TASK DESCRIPTION: For each line below, check for "this"; give only the total of lines where it occurs.

INFORMATION GIVEN:
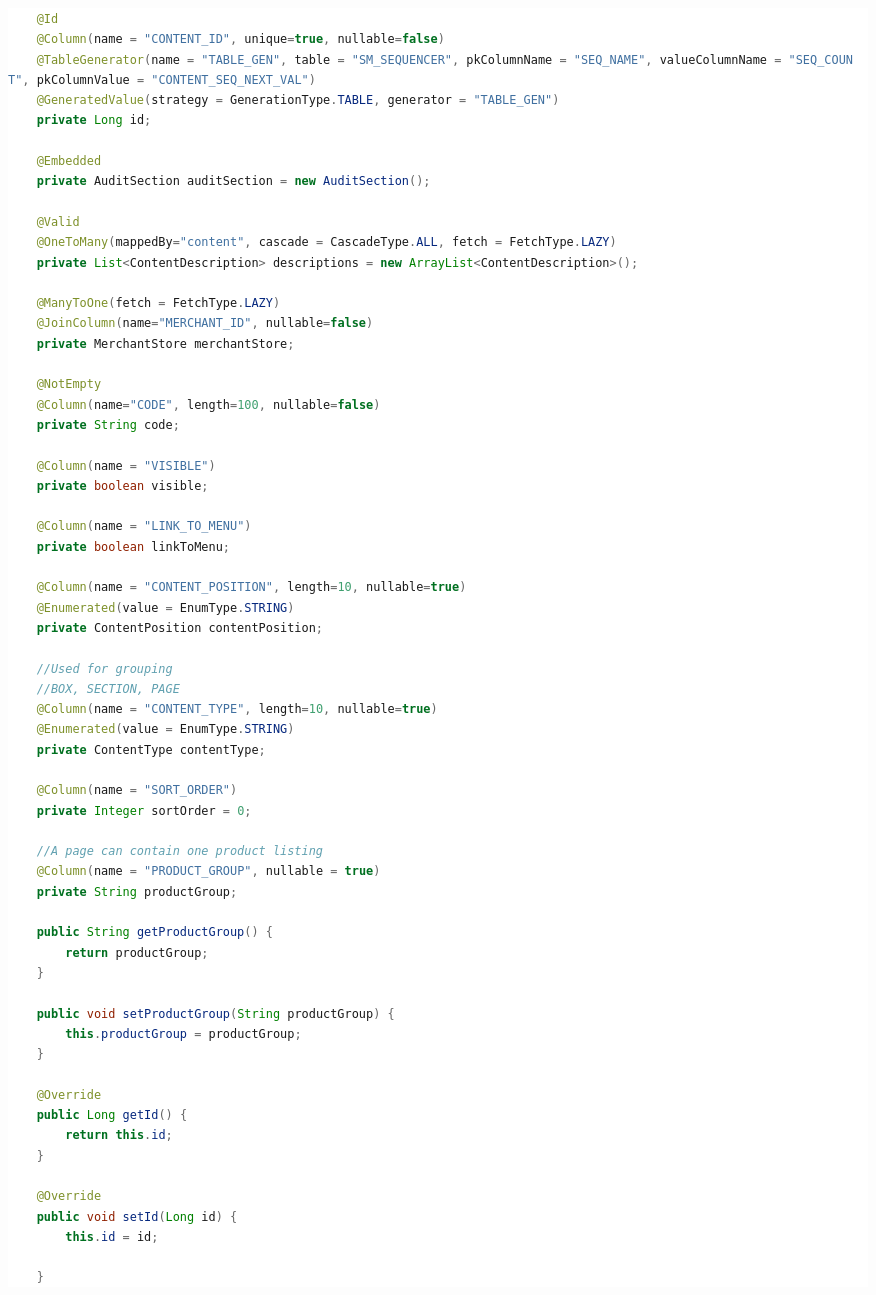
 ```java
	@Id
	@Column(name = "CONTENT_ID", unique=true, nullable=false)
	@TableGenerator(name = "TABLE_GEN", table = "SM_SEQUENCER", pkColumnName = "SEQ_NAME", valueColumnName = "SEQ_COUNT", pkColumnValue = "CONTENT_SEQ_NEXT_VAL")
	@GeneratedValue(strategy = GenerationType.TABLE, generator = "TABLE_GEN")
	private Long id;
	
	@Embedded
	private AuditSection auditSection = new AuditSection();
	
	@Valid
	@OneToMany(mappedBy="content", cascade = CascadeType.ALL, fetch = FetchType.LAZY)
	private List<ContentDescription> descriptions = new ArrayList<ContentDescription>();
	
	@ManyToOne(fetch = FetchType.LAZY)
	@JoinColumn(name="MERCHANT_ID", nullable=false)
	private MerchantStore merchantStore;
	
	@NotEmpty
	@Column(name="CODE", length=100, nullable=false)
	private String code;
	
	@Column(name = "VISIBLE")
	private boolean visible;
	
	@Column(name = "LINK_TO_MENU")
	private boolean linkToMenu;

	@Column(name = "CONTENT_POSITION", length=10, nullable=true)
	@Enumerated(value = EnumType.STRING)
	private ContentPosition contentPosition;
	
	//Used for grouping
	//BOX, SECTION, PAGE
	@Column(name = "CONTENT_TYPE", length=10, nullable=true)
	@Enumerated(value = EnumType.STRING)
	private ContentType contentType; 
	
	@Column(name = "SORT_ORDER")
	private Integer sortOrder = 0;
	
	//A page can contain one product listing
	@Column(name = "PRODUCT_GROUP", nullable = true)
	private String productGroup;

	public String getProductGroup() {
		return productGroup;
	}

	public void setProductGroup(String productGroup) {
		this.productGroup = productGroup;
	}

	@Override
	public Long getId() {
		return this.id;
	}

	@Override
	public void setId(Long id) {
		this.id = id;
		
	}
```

---

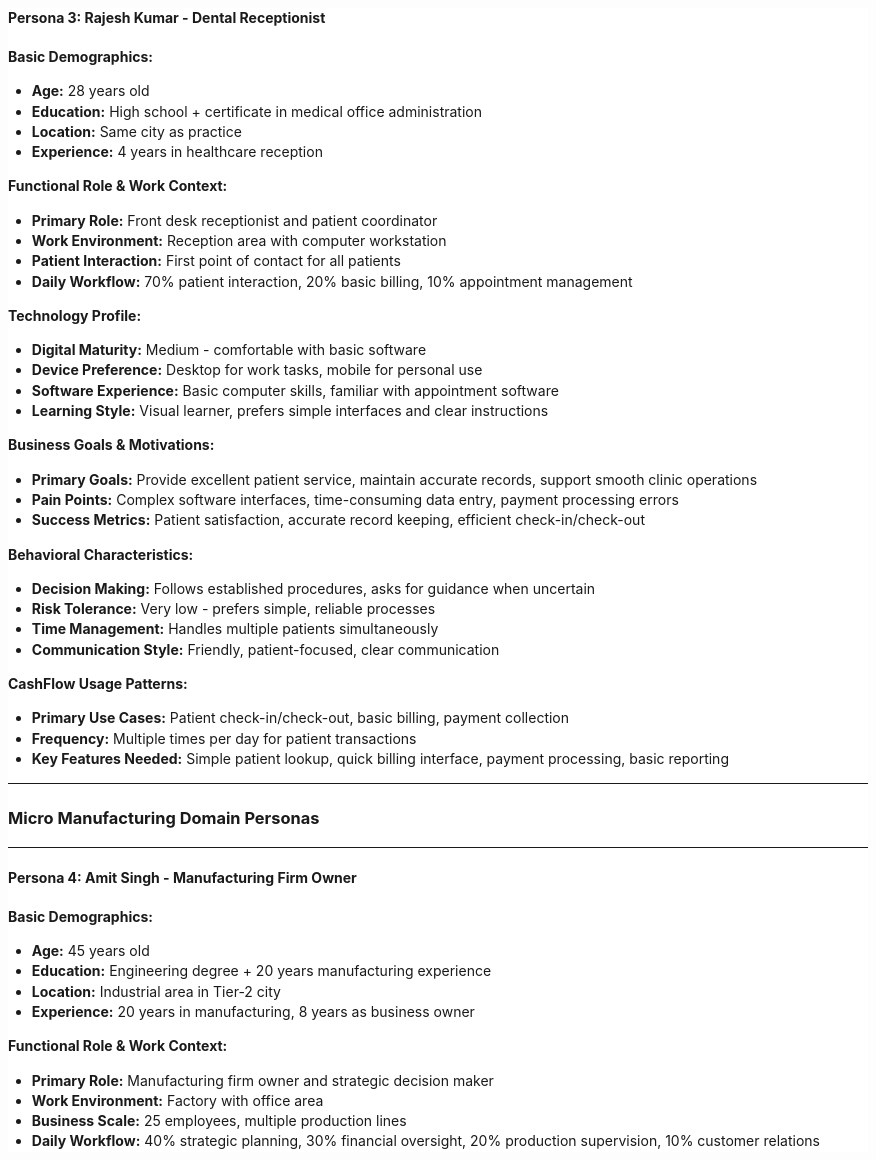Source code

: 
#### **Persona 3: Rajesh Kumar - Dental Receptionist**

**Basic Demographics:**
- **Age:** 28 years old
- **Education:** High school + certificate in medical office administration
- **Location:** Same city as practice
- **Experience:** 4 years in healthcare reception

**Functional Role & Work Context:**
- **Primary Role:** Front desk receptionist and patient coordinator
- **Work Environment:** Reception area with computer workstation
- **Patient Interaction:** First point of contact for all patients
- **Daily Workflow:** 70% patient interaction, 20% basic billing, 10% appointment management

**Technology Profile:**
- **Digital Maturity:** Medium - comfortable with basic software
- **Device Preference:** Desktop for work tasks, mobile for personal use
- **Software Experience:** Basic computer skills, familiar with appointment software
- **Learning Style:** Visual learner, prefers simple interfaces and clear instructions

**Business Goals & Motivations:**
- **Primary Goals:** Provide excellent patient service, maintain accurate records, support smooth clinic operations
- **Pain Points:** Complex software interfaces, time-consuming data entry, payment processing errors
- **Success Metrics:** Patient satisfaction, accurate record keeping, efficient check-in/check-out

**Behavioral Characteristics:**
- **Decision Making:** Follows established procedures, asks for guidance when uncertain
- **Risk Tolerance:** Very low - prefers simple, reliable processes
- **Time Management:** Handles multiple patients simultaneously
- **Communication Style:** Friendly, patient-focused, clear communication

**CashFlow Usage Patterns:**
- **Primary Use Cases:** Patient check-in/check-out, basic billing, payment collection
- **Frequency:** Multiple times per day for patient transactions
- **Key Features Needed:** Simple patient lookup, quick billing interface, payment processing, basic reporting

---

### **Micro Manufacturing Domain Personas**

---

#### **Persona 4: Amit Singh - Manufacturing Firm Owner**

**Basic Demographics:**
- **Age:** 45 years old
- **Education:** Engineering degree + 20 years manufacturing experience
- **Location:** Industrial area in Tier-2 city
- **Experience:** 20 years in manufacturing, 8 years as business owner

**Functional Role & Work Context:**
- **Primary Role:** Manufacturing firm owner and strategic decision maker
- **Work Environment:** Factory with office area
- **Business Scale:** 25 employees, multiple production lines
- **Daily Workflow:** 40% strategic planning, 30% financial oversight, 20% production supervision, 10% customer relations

--

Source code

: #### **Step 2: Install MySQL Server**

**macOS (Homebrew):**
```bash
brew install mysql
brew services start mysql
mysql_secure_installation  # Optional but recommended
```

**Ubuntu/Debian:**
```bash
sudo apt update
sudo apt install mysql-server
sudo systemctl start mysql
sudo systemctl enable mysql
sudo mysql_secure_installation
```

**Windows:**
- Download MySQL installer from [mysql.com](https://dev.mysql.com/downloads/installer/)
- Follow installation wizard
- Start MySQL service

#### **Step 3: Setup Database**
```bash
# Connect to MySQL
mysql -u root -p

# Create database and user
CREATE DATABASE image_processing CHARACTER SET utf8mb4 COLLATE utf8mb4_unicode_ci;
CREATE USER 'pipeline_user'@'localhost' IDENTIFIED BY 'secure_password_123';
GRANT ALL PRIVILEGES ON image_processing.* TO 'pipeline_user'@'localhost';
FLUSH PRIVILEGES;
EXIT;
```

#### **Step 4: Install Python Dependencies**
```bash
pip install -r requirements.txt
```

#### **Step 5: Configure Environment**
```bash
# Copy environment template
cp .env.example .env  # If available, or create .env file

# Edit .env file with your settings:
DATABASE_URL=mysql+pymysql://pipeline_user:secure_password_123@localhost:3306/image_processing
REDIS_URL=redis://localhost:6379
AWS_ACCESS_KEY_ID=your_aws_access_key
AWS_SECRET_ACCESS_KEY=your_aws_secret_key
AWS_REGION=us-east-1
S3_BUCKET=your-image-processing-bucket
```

RESULT: 3